Software Features : 

Samsung drapes the stock Android theme with its own iteration of Touchwiz 5 and ships with Android version 4.0.4(Ice Cream Sandwich). This iteration is a uplift from the previous version, as the icons undergo overhaul to prove sophistication in the S III. The usual widgets and cluttery interface are included which can prove to be big turn-offs for the migrating iPhone and Windows users. The slab of Touchwiz is another negative sight for stock Nexus users.



But, this time, Touchwiz is relatively less jammed up and comes in with some useful tricks coming right up from the sleeves of Samsung.

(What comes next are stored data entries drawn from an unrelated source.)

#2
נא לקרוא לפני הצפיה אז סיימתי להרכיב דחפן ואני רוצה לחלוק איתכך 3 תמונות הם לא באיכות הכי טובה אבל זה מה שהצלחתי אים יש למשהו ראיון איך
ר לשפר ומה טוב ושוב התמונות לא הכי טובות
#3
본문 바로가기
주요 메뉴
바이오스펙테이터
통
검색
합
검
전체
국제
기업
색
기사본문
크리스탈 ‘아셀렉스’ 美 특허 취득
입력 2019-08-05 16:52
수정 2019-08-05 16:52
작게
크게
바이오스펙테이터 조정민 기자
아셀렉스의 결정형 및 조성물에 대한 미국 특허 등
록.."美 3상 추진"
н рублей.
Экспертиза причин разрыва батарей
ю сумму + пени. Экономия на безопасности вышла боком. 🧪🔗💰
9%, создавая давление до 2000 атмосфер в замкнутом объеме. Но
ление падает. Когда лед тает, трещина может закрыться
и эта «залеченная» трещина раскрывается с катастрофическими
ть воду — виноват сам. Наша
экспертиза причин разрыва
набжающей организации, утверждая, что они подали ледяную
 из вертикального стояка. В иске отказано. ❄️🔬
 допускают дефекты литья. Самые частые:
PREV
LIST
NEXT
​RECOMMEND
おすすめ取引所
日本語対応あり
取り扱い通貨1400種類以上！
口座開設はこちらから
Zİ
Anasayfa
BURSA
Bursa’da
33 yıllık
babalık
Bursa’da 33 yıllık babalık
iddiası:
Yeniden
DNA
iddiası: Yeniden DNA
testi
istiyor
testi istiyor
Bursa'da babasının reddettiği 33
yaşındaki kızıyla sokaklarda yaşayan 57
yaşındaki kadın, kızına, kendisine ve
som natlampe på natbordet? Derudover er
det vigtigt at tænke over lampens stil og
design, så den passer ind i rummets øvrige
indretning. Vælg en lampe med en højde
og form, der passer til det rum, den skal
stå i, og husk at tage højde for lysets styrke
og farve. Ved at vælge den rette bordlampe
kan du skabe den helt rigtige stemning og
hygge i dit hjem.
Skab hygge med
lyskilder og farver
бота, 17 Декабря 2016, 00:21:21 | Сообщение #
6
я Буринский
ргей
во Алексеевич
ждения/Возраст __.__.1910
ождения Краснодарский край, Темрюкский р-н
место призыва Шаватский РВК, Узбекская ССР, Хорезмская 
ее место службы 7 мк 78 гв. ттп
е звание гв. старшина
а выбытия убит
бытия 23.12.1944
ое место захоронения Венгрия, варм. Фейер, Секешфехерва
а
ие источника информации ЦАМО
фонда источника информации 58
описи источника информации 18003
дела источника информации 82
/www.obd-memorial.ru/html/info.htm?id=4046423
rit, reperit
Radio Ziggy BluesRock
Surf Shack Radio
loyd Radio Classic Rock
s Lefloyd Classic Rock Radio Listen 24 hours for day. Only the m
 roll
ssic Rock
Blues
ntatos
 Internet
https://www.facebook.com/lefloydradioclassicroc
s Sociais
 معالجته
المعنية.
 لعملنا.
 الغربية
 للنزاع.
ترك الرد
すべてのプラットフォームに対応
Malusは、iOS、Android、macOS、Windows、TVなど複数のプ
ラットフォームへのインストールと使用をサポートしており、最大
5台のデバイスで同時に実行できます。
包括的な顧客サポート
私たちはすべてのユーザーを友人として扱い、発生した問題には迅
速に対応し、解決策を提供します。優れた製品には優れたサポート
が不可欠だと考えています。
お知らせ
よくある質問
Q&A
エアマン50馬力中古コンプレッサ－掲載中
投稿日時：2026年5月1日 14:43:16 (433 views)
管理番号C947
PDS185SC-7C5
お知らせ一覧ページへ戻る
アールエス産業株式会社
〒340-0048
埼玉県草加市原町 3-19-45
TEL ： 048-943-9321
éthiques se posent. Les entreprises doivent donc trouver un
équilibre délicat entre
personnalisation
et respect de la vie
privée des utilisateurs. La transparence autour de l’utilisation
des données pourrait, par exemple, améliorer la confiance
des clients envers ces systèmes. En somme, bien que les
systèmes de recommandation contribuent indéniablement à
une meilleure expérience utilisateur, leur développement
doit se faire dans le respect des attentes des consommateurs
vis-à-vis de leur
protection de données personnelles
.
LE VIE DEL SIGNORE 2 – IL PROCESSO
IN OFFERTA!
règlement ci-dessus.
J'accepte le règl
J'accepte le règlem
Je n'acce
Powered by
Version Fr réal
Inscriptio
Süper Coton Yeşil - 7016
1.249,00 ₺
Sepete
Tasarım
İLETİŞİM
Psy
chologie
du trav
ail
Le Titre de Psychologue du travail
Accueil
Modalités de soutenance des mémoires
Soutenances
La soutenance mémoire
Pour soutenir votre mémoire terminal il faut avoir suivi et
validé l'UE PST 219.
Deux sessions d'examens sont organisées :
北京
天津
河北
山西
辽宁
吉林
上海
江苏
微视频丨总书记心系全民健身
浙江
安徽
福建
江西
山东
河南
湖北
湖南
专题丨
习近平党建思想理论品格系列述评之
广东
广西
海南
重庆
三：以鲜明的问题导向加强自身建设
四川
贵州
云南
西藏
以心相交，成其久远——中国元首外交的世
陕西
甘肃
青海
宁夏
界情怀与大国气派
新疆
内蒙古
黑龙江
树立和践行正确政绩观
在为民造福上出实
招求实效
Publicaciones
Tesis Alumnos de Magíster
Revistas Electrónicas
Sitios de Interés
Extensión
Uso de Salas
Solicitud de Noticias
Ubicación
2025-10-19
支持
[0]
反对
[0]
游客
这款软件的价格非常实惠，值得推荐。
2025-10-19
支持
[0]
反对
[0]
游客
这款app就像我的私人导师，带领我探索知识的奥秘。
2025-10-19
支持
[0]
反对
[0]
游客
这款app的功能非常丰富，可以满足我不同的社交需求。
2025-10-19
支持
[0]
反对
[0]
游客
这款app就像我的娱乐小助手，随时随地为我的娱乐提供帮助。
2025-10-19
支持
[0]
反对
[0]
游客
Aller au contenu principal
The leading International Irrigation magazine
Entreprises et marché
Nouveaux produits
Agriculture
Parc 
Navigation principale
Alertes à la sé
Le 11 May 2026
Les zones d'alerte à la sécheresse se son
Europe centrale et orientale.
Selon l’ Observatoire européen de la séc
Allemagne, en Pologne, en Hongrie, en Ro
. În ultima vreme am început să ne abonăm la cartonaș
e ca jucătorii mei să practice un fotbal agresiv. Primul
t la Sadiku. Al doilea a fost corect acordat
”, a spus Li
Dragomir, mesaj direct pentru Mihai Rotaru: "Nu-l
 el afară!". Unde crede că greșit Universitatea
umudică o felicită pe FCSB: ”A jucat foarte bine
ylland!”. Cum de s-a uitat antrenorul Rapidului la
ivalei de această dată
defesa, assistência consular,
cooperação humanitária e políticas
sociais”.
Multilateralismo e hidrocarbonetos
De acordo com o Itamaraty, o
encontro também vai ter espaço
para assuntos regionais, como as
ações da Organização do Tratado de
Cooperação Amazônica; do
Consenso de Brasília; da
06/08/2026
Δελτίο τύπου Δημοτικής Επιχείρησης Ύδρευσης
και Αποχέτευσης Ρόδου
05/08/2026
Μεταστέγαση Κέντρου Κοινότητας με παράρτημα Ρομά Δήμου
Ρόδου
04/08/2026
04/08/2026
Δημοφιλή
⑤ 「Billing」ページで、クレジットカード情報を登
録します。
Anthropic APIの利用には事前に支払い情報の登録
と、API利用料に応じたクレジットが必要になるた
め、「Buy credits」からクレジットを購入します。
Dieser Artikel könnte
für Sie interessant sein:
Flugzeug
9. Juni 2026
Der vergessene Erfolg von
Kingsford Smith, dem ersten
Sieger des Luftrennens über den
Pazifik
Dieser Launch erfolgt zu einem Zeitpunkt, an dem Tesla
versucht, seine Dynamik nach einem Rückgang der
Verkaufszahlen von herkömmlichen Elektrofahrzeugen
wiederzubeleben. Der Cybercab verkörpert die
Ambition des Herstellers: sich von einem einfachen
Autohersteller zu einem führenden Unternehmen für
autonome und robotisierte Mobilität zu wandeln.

  • 50GB of free Dropbox storage: Apart from gigabytes and gigabytes of storage, the device comes preloaded with the famous Dropbox app which offers an extra 50GB of cloud space which comes in handy when there is no PC around to sync.
  • Swiping contacts to call or message them: The simplest ideas are often the best. Swiping contacts left to send them a message or right to ring them becomes second nature after a while.
  • Smart stay: The screen refuses to timeout when you’re looking at it, based on face recognition via the front-facing camera. There’s nothing worse than a screen that switches off at the wrong moment and this feature solves the frustration when your screen turns off when reading a particular content.
  • Social tag: When you first take a photo of someone, the phone asks you to name them. From then on, it does all the hard work of recognizing that person again in future snaps, and linking up their social networking profiles so that you can share your photos faster.
  • Face unlock: This is a stock feature from pure Android 4, but fortunately Samsung has carried it over to TouchWiz 5. It works great and it’s the easily the fastest method of unlocking the phone, even though it isn’t the most secure.
  • S Beam: Merging Android Beam from the Android 4.0 and Wi-Fi Direct from its own kitchen, Samsung does a wonderful job of transferring files at higher rates than the conventional Bluetooth technology.
  • S Voice: Coming up against Apple’s own Siri, Samsung launches S Voice, which is not as comprehensive and user friendly as Siri is but patiently, it does work and favorable results can be obtained.


  • Pop Up Play: Watch a video when multi-tasking on your Android, Samsung at last fulfills this feature with Pop Up Play.



Wrap Up: 

This device is made for the people, be it of any gadget strata. S III directly goes into comparison with the One X, which scores over the S III in the solidity of its UI and a slightly better built, as always has been the case with HTC. But against the raw power of the S III, the One X falls mighty short which only the US One X variant can match up.

S III emerges as the king over the others due to its sheer performance and simple fluid technology used behind it. The only competitor which might end the dominance for this flagship is the Iphone 5 which is currently under works and makes it way to its rumored released in October. But till then, the King marches on truly ‘inspired by nature’.